Determining Energy Yield of Bifacial Solar Modules and Systems

Estimated reading time: 4 minutes

Imec, a world-leading research and innovation hub in nanoelectronics, energy and digital technologies and EnergyVille present a new simulation framework that can accurately calculate the energy yield of bifacial PV systems (also capturing reflected light from the ground). The high precision of the new simulation framework compared to existing approaches comes from the fact that the framework not only computes the energy yield of the individual cells and modules based on local and varying meteorological conditions, but also takes into account the double-sided illumination and the way it is influenced by module frames, system components’ geometry, and varying albedo. To enable implementation of advanced optical simulations (using ray-tracing) at system level, special care was also taken to optimize the computational flow: despite providing more detailed and accurate information, imec’s solution matches competitors in terms of speed.

Bifacial PV systems can annually generate 5−20 % more electricity than their traditional monofacial counterparts on little or no extra cost. Because of this benefit, bifacial PV installations are gaining market share. However, the limitations of the current simulation tools to precisely determine their expected energy yield could hinder further deployment.

While the existing commercial energy yield simulation tools and approaches used for the design of PV power plants have become more and more precise for standard monofacial silicon solar modules, their estimations for bifacial systems still include high error margins. Calculating the energy yield of bifacial solar modules is more challenging because energy generation from light received at the rear side depends on many variables that are hard to determine and may vary during the day, e.g. self-shading, plant geometry, mounting structure, ground albedo (= the percentage of sunlight reflected by the ground to the PV module’s rear side). Additionally, non-uniformity in rear illumination causes differing total energy generation at module level and consequently electrical mismatch losses at string level. This means that the string configuration also plays a role in the global solar power plant energy yield.

“The fact that we are working on a solution that can accurately predict the energy yield of both individual bifacial panels and entire systems is not only important from an R&D point of view, but we expect it will stimulate implementation of bifacial modules in the field, further reducing the price of green energy. Since current energy yield prediction tools for bifacial technology are not so precise, investors do not have a good view of their return on investment, making them hesitant to take the step. We are currently in the final validation phase of our simulation framework. Once it will be fully available it will give PV plant developers more confidence of the achievable bifacial gain, hence allowing easier funding of bifacial power plants,” says Philip Pieters, business development director at imec/EnergyVille.

“An important achievement is that our tool will be capable of calculating the energy yield of an entire system, while maintaining a low error margin of < 5% (daily RMSE) even in complex scenarios and at high speed of calculation. The impact of technological and system configuration details on the non-uniformity at the rear side of the modules has a surprisingly important effect and can trigger major losses up to 40% due to mismatch between modules, hence we pursue the further development of our simulations combining a physics-based approach with high performance computing techniques. Our final goal is to calculate with high precision the bifacial gain at module, string and system level and enable a multi-objective and automated PV power plant design tool on the longer-term.” says Eszter Voroshazi, R&D manager of PV modules and systems at imec/EnergyVille.

Imec’s new simulation framework has already been validated at module level at EnergyVille, a collaboration between the Flemish research institutes KU Leuven, VITO, imec and UHasselt in the field of sustainable energy and intelligent energy systems, and in collaboration with Kuwait University. Now the framework is ready to be validated on large scale installations in real-life conditions and in different climates across the world.

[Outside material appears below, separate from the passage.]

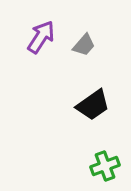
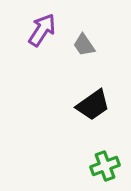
purple arrow: moved 1 px right, 7 px up
gray trapezoid: rotated 105 degrees clockwise
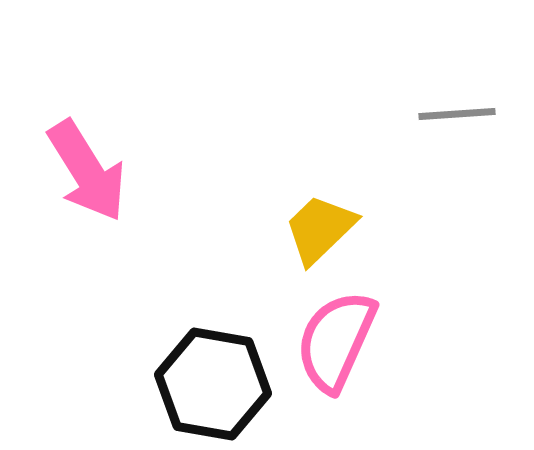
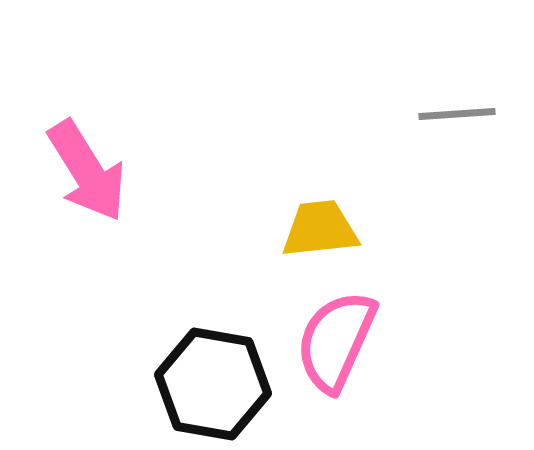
yellow trapezoid: rotated 38 degrees clockwise
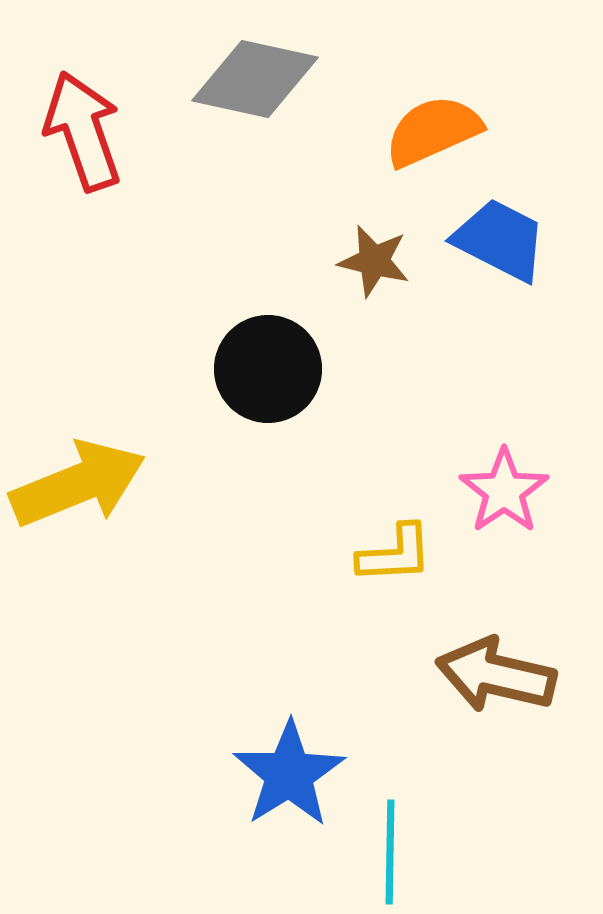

“As the grid is changing and renewable energy’s share in the global energy production is increasing fast, accurate estimations and simulations of energy yield will become ever more important,” says Philip Pieters, business development director at imec/EnergyVille.

About Imec

Imec is a world-leading research and innovation hub in nanoelectronics and digital technologies. The combination of our widely acclaimed leadership in microchip technology and profound software and ICT expertise is what makes us unique. By leveraging our world-class infrastructure and local and global ecosystem of partners across a multitude of industries, we create groundbreaking innovation in application domains such as healthcare, smart cities and mobility, logistics and manufacturing, energy and education.

Imec is a partner in EnergyVille (www.energyville.be), a collaboration of the Flemish research centers KU Leuven, VITO, imec and UHasselt in the field of sustainable energy and intelligent energy systems, as well as in Solliance, a partnership of R&D organizations from the Netherlands, Belgium and Germany working in thin-film photovoltaic solar energy (TFPV).

As a trusted partner for companies, start-ups and universities we bring together more than 4,000 brilliant minds from over 85 nationalities. Imec is headquartered in Leuven, Belgium and has distributed R&D groups at a number of Flemish universities, in the Netherlands, Taiwan, USA, China, and offices in India and Japan. In 2017, imec's revenue (P&L) totaled 546 million euro.